■ **Supplied records**:
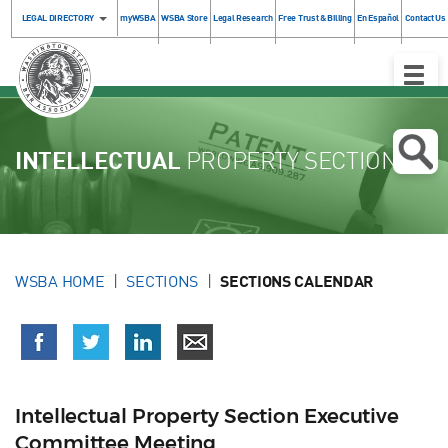
LEGAL DIRECTORY
myWSBA
WSBA Store
Legal Research
Free Trust & Billing
En Español
Contact Us
Toggle
Naviga
INTELLECTUAL
PROPERTY SECTION
WSBA HOME
SECTIONS
SECTIONS CALENDAR
Intellectual Property Section Executive
Committee Meeting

■ **Directions**: Please copy the records above word for word, leaving out the pictures.

■ **Problem solution**:
LEGAL DIRECTORY
myWSBA
WSBA Store
Legal Research
Free Trust & Billing
En Español
Contact Us
Toggle
Naviga
INTELLECTUAL
PROPERTY SECTION
WSBA HOME
SECTIONS
SECTIONS CALENDAR
Intellectual Property Section Executive
Committee Meeting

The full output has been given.